— Exercise —
In the data below, turn the lines from the one containing "common name: Triangulate bud spider" up to and including the one containing "genus: Lasallia" into a numbered list, leaving out any blank lines.

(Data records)
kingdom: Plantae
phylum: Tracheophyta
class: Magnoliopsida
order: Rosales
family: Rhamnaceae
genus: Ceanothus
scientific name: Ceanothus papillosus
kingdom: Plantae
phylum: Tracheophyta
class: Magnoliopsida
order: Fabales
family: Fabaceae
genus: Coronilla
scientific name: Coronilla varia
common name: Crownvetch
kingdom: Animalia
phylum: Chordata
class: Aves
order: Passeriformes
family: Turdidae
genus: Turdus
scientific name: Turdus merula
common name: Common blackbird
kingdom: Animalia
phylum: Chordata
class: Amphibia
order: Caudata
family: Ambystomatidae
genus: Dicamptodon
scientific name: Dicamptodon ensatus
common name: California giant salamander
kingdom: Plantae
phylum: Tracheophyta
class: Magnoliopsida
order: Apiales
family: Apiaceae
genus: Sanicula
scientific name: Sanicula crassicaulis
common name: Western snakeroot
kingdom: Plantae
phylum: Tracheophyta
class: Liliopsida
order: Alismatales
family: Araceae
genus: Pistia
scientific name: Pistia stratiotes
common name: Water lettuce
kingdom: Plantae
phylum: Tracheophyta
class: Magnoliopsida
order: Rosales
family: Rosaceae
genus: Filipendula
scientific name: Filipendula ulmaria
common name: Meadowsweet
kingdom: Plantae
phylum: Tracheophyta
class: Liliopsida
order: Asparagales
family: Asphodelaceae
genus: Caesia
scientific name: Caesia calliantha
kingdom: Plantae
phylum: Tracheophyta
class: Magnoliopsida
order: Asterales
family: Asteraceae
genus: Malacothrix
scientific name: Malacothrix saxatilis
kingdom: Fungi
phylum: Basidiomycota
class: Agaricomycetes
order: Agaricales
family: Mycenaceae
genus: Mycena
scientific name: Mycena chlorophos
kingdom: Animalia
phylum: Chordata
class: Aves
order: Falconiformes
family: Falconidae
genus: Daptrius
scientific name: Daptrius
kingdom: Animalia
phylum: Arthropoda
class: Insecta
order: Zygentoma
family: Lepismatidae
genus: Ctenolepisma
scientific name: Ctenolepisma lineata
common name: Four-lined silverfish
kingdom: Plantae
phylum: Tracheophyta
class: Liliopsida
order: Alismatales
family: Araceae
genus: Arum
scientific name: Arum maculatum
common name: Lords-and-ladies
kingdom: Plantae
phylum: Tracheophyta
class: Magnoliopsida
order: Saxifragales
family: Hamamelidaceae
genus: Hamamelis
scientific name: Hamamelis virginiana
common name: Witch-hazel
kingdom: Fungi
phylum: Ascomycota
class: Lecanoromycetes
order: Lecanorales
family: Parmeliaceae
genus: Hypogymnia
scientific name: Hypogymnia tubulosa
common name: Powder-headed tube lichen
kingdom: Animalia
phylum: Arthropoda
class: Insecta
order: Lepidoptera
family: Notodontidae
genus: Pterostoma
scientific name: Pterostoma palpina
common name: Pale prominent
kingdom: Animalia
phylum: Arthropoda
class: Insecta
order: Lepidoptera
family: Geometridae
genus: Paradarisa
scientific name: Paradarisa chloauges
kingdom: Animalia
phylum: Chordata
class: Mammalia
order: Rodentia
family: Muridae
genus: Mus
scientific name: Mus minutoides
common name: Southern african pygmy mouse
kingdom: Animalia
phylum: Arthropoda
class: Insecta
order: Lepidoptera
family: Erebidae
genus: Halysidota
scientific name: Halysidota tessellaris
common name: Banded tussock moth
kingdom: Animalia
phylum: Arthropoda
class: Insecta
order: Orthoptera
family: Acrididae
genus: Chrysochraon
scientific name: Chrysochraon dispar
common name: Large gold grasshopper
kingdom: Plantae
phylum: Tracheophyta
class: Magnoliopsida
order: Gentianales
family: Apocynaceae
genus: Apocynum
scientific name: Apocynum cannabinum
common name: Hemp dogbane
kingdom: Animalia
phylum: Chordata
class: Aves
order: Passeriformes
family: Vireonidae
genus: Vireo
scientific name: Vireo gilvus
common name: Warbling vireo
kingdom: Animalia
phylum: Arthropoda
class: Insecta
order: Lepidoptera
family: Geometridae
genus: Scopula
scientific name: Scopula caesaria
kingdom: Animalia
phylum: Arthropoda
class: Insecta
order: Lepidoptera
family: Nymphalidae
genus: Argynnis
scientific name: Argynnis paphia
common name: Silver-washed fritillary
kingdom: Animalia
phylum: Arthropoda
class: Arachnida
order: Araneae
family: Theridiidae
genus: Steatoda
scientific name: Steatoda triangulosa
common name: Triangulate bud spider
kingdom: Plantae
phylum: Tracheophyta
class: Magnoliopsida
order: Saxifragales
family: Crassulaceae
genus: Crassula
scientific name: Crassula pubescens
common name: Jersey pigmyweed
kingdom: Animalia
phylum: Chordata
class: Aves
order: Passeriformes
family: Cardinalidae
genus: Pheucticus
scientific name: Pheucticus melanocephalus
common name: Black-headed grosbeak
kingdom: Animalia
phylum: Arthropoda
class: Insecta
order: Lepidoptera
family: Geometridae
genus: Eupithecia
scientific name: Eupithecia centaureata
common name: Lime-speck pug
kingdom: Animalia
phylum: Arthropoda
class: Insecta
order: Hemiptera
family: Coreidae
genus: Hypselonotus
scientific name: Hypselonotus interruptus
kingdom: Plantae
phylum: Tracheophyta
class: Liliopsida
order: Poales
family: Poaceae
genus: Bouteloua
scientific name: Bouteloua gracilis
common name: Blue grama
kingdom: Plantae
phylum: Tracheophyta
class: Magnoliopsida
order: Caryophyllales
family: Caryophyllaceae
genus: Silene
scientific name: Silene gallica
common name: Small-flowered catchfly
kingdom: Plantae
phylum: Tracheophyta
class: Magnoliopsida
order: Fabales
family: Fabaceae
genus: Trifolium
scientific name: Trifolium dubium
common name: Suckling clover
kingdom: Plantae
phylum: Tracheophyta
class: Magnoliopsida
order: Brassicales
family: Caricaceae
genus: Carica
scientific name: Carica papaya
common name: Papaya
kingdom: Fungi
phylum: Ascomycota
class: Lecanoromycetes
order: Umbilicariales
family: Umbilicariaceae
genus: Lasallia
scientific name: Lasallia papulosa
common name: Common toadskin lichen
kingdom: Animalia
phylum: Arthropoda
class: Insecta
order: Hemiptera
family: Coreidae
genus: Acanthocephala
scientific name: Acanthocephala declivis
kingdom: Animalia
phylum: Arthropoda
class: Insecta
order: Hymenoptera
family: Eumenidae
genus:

— Answer for the task —
1. common name: Triangulate bud spider
2. kingdom: Plantae
3. phylum: Tracheophyta
4. class: Magnoliopsida
5. order: Saxifragales
6. family: Crassulaceae
7. genus: Crassula
8. scientific name: Crassula pubescens
9. common name: Jersey pigmyweed
10. kingdom: Animalia
11. phylum: Chordata
12. class: Aves
13. order: Passeriformes
14. family: Cardinalidae
15. genus: Pheucticus
16. scientific name: Pheucticus melanocephalus
17. common name: Black-headed grosbeak
18. kingdom: Animalia
19. phylum: Arthropoda
20. class: Insecta
21. order: Lepidoptera
22. family: Geometridae
23. genus: Eupithecia
24. scientific name: Eupithecia centaureata
25. common name: Lime-speck pug
26. kingdom: Animalia
27. phylum: Arthropoda
28. class: Insecta
29. order: Hemiptera
30. family: Coreidae
31. genus: Hypselonotus
32. scientific name: Hypselonotus interruptus
33. kingdom: Plantae
34. phylum: Tracheophyta
35. class: Liliopsida
36. order: Poales
37. family: Poaceae
38. genus: Bouteloua
39. scientific name: Bouteloua gracilis
40. common name: Blue grama
41. kingdom: Plantae
42. phylum: Tracheophyta
43. class: Magnoliopsida
44. order: Caryophyllales
45. family: Caryophyllaceae
46. genus: Silene
47. scientific name: Silene gallica
48. common name: Small-flowered catchfly
49. kingdom: Plantae
50. phylum: Tracheophyta
51. class: Magnoliopsida
52. order: Fabales
53. family: Fabaceae
54. genus: Trifolium
55. scientific name: Trifolium dubium
56. common name: Suckling clover
57. kingdom: Plantae
58. phylum: Tracheophyta
59. class: Magnoliopsida
60. order: Brassicales
61. family: Caricaceae
62. genus: Carica
63. scientific name: Carica papaya
64. common name: Papaya
65. kingdom: Fungi
66. phylum: Ascomycota
67. class: Lecanoromycetes
68. order: Umbilicariales
69. family: Umbilicariaceae
70. genus: Lasallia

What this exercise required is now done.